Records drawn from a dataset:

········

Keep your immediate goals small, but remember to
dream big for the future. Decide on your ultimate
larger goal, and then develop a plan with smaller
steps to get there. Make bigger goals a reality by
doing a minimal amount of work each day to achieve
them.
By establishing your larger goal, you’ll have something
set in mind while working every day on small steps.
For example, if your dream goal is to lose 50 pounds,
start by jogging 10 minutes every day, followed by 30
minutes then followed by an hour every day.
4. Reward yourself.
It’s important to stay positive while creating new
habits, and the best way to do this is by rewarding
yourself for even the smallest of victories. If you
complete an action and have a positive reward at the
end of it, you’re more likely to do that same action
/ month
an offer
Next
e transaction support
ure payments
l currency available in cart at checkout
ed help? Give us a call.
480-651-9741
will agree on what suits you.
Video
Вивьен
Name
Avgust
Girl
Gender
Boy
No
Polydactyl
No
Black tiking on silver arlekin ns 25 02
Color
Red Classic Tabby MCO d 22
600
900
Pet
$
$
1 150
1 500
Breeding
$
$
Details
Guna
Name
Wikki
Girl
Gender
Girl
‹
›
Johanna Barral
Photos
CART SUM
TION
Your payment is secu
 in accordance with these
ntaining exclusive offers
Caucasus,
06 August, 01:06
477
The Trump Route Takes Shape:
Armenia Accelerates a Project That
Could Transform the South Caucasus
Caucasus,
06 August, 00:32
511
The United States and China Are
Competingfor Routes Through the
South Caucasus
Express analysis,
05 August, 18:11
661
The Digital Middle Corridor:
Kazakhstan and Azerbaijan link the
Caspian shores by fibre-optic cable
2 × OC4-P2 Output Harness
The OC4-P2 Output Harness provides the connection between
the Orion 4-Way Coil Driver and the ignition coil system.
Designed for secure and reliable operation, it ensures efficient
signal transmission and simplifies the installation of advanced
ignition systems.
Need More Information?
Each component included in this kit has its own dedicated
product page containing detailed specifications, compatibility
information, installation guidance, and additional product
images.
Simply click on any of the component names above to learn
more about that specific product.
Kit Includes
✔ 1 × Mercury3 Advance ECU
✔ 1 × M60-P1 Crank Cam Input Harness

········

Exercise details:
Copy each line of the data that contains the word "followed".

Solution for this task:
start by jogging 10 minutes every day, followed by 30
minutes then followed by an hour every day.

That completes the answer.